I think Jamie has got some great ideas, but sometimes there is our reality to deal with. The cost of food is getting high. There are several markets that have been great with keeping prices low for healthy goods – thank you Sprouts and Fresh and Easy – but there are plenty like Whole Foods where you feel like you can’t even purchase a single grape without giving away two week’s worth of pay. We want good flavors, but there’s the time factor.

It reminds me of a graph that my father showed me, a vector of cheap, fast and correct. “You can only have two,” he said. It may have been a business graph, but it applies to many things, particularly when it comes to food. According to that graph, we can’t have it all.

I prefer to think positive and think that anything is possible, but with the current structure of the world, I think my dad’s graph plays a significant role. We want to have it all, but sometimes we just can’t. There are too many factors at play, so when it boils down to it, we may only get to pick and choose what we can have.

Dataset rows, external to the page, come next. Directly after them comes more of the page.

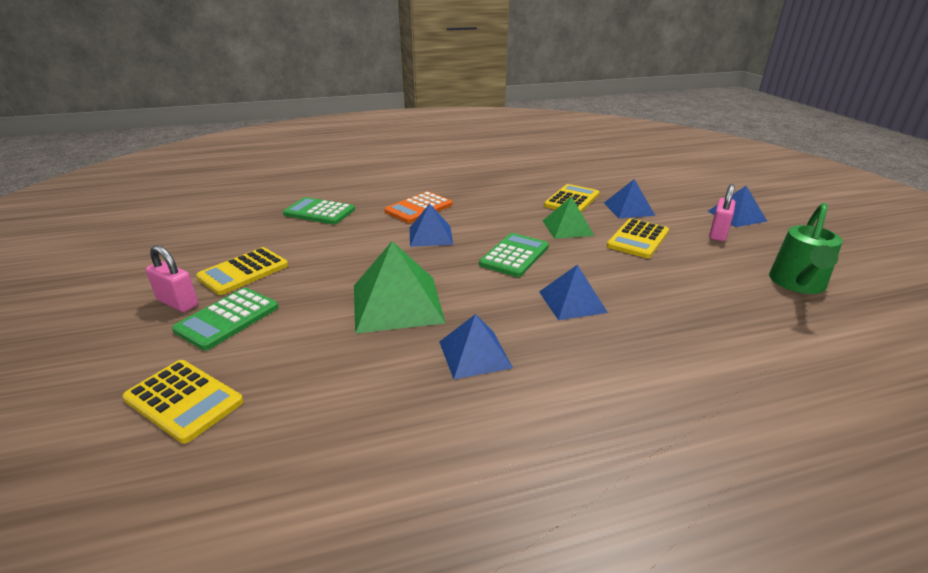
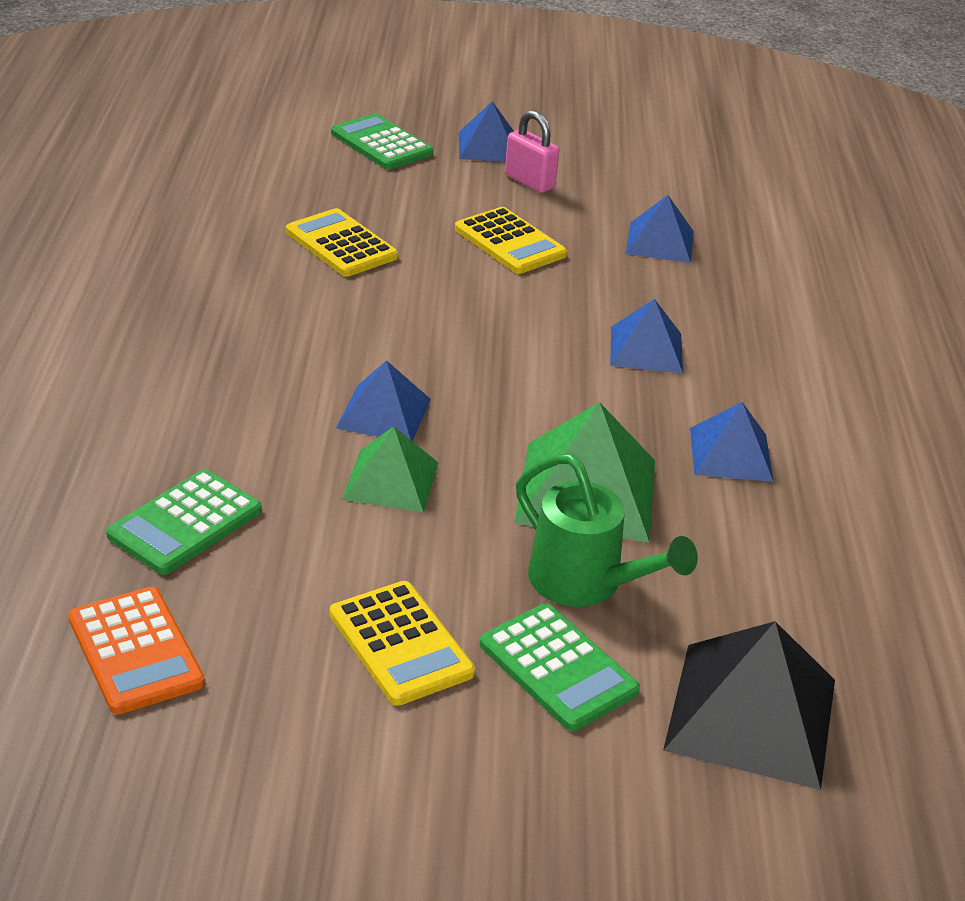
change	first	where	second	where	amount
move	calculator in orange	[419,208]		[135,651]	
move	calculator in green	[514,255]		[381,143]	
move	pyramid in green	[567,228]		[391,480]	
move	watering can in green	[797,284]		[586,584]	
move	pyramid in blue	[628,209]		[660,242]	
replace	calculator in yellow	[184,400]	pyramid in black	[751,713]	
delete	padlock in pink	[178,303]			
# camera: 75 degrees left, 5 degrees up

I know that Jamie doesn’t see the world this way. I know he is putting forth initiatives all across the city to try to help, to when he tried to work with LAUSD (who I think need this the most, but the bureaucrats shot him down almost immediately – G-d forbid they see the mess in the district). Jamie has good goals and we should all try to eat healthier. But with the new culture of the working poor rising in the greater Los Angeles area, it may not come to pass. We would have to make a significant lifestyle change to the way we live here in Los Angeles in order for it to work. We would have to toss the car culture and somehow get fast food joints to reform completely. However, there’s a reason why they call it the “greater Los Angeles area” – everything is so spread out. There is no way around this one, unless somehow we had to rebuild everything in this area from the ground up.

This is not to say that I frown upon eating well. We should all try to incorporate more vegetables and fruits in our diets. We need to eat whole grains and lean meats and avoid processed food. We just need to be realistic, and this is my message to Jamie Oliver: I understand this revolution, but there are other things we have to think about, like using the time that we have wisely and the money factor. Please understand where we are coming from when we try our best to eat healthy but empty our pockets and we seem to have nothing left, not to mention we get into the kitchen after a long day of working and commuting and find that all we really want to do is relax. Have pity on the working poor.